--Comment cela? quel est cet homme? demanda D'Aucheron.
--C'est la Longue chevelure, répondit l'abénaqui. Il nous tient tous sous son pied, et il nous peut tous écraser comme des vers de terre.
--Quant à moi, continua D'Aucheron, je ne vois pas ce qu'il peut me faire....
--L'indien le sait, lui, et c'est terrible, va!
--Si le sioux disparaissait, demanda le notaire, tout s'arrangerait? Il n'y aurait plus d'obstacles à mon mariage?.... La paix de tout le monde serait respectée?
--Oui! s'écrièrent à la fois Sougraine et madame D'Aucheron.
--Comment peut-il se faire, demandait D'Aucheron, qu'un homme qui ne nous connaît que depuis quelques jours, qui a passé toute sa vie loin de nous, qui est parfaitement étranger à nos relations et à nos projets, devienne tout à coup l'arbitre de nos destinées, nous oblige à faire ce que nous ne voulons pas, et à nous désister de ce que nous voudrions faire.
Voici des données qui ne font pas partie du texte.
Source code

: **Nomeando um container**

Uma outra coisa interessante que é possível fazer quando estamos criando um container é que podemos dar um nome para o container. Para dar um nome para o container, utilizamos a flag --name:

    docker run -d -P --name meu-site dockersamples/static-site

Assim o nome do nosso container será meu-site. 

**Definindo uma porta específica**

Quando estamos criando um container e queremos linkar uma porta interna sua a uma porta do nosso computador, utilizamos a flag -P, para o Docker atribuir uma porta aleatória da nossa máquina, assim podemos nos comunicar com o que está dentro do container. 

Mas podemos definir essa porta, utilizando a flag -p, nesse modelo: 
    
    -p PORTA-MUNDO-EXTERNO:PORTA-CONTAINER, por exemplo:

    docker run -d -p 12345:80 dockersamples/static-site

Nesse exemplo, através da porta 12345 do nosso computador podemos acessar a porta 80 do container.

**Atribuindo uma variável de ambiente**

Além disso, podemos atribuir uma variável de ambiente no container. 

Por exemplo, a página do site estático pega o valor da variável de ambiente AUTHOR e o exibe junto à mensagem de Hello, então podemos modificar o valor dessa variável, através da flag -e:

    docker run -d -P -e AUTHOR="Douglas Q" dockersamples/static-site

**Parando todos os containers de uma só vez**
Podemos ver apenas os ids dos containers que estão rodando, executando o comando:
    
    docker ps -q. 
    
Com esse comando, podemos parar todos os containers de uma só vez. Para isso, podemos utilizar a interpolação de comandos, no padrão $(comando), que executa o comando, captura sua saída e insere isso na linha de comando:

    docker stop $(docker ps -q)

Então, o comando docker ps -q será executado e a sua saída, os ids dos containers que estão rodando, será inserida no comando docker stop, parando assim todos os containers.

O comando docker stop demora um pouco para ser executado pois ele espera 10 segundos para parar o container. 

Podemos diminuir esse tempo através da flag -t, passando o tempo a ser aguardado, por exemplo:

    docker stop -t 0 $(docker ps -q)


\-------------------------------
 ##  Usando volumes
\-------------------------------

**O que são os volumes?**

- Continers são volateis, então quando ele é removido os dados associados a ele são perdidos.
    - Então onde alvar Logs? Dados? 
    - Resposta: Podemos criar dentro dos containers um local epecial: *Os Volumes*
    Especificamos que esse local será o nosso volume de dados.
Parlez donc, vous autres qui connaissez ses motifs et qui vous montrez les esclaves de ses volontés, parlez donc! Quand on saura ce qu'il est, ce qu'il médite, ce qu'il ose on pourra déjouer ses desseins. Rencontrons-le face à face. Avons-nous peur d'engager la lutte? Encore une fois, que peut-il nous faire? Nous n'avons rien à cacher dans notre existence. Aurions-nous quelque chose, que ce ne serait pas lui, cet étranger, qui feuilletterait le livre de notre vie? Vous a-t-il achetés avec ses diamants? Quel intérêt a-t-il à empêcher le mariage de Léontine avec M. Vilbertin?...
Madame D'Aucheron écoutait la tête basse, l'abénaqui paraissait distrait. Il cherchait à oublier le danger dont il était menacé.
La position que prenait D'Aucheron n'avait rien de bien rassurant pour lui.
--Voilà du singulier, ajouta D'Aucheron. Il faudra toujours bien que j'aille au fond de ce mystère.